Ataques em Paris estimulam jovens a se alistar no Exército

Depois de ser aprendiz de padeiro e de bater ponto numa loja de sapatos, o francês Bakary Diarra, 18, deixou a casa em que vivia com a mãe, na Bretanha (oeste da França), para se instalar com o pai na periferia sul de Paris. Queria um emprego mais sólido, uma carreira.

No último dia 13, ele assistia pela TV ao amistoso entre França e Alemanha quando um estrondo vazou no áudio da transmissão —era o primeiro homem-bomba do Stade de France detonando seu colete de explosivos.

Dias depois, um amigo avisou: "Vou me alistar. Talvez a gente não se veja mais". Era a deixa para que Diarra seguisse a mesma trilha.

O jovem é um dos milhares que se engajaram no Exército após os ataques do mês passado, que deixaram 130 mortos em Paris e Saint-Denis.

Entre alistamentos pelo site do Exército e visitas espontâneas aos mais de cem centros de recrutamento espalhados pela França e por seus territórios ultramarinos, os contatos diários de candidatos a soldado chegaram a 1.700 na semana que sucedeu aos ataques —nos últimos dias, oscilam em torno de 800, muito acima da média.

"Nenhuma campanha [publicitária visando à inscrição] jamais atingiu isso", diz o tenente-coronel Emmanuel Dosseur, diretor-adjunto do setor de marketing e comunicação de recrutamento. "Recebíamos 200 cadastros por dia antes dos atentados de janeiro. Logo após o ataque ao 'Charlie Hebdo', houve um pico de 1.000, mas nada como o que vemos agora."

O serviço militar na França é voluntário desde 1997 e aceita candidaturas de cidadãos com idades entre 17,5 anos e 30 anos. Em 2014, 120 mil jovens se alistaram, e cerca de 10 mil ingressaram nas fileiras do Exército francês. Neste ano, os pleitos devem chegar a 170 mil, segundo Dosseur —um crescimento de quase 42%, a ser acompanhado por um aumento nas contratações, estimadas em 15 mil.

Diarra está na primeira das cinco etapas de uma seleção que pode durar entre quatro e seis meses. A mãe ainda não sabe de sua iniciativa; o pai, com passagem pelo Exército e hoje funcionário da Polícia Nacional, apoia a ideia.

O jovem, que conta ter perdido dois conhecidos no ataque à casa de shows Bataclan, quer servir na infantaria.

"Tenho um pouco de medo, mas é preciso ajudar o país. Nasci aqui, ele é tudo para mim", disse na sexta-feira (4), papelada na mão, na porta de um quartel em Vincennes (sudeste parisiense).

SERVIR AO PAÍS

Esse sentimento de pertencer a uma "família" era até aqui um dos principais estímulos para o alistamento, de acordo com o coronel Bruno Bert, que responde pelo recrutamento na capital e arredores. Os outros eram o gosto pela aventura, por viagens e esportes –ou a simples vontade de ter um emprego estável.

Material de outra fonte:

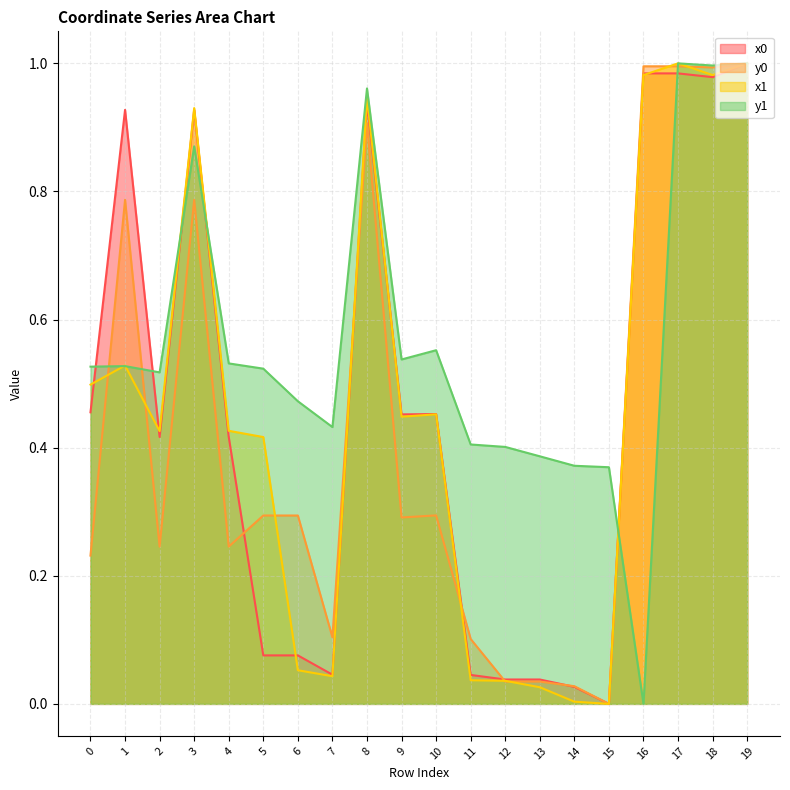

How many positive values does the x1 series have?

19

"Agora o discurso dos candidatos enfatiza muito mais o desejo de servir ao país. Mas sem traços revanchistas ou de intolerância religiosa", diz.

"Essa juventude foi tocada em seu cotidiano, em seu íntimo, sentiu-se ameaçada. Por isso, retoma valores tradicionais e quer passar à ação para proteger seu círculo de relações", completa Dosseur.

É de fato o que se percebe na fala de neófitos como Hélène Gallais, 25, que pensava em se alistar havia dez anos, mas só submeteu seu dossiê de candidatura na sexta. Ela quer trabalhar no setor de comunicação.

"Cansei de trabalhar em empresas que não beneficiam as pessoas. É importante se sentir útil e defender nossos valores", diz.

"Os atentados aceleraram [o alistamento], mas quis esperar três semanas para amadurecer meu projeto, para não ser trazida aqui por uma vontade de vingança. Conheço pessoas que foram feitas reféns no Bataclan. Poderia ter sido eu."

A mesma sensação tem Abderhamane Fofana, 19. "Quero intervir de algum jeito, servir ao meu país e a populações em dificuldade."